→ Task brief:
How many of the lines below have the word "source" in them? The answer is that number and nothing more.

→ The data:
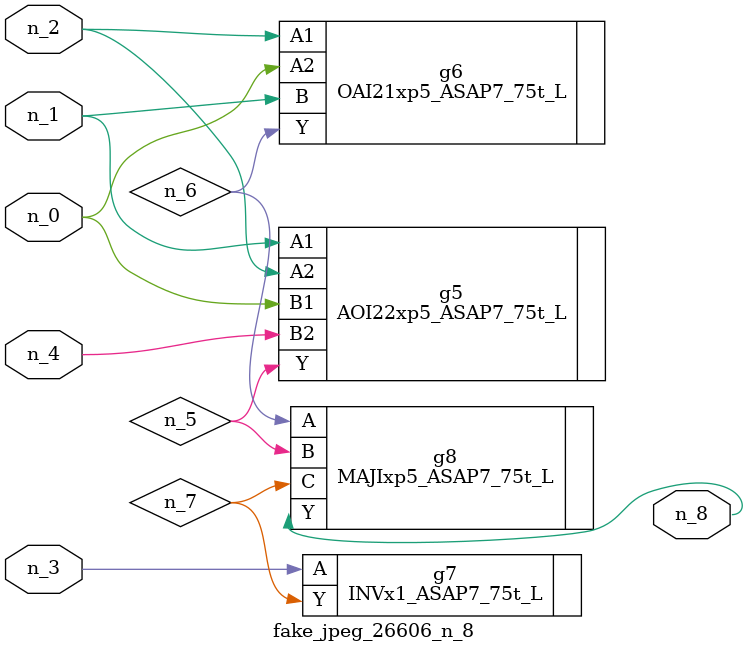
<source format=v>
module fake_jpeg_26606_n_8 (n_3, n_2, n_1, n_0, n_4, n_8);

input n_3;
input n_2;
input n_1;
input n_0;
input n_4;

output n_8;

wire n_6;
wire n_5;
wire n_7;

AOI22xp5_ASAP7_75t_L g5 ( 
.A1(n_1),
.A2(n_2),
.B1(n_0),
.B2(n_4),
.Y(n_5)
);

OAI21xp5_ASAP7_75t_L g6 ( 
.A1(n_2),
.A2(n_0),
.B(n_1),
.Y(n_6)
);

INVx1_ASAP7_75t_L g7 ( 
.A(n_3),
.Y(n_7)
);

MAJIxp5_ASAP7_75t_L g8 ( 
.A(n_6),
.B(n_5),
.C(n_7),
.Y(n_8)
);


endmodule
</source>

...

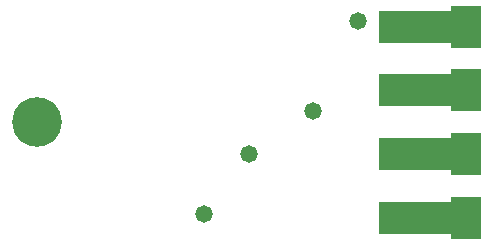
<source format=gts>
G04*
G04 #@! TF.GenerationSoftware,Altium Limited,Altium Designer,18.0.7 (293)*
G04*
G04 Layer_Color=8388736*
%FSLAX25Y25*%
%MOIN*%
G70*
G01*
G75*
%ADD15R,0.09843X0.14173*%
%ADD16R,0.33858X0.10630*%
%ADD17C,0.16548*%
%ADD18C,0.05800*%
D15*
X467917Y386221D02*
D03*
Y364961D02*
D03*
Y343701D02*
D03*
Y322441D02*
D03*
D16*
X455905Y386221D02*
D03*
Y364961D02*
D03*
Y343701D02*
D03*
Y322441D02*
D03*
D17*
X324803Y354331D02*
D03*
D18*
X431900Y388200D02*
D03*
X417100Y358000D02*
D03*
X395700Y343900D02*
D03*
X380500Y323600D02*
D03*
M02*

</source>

→ Response to the task:
4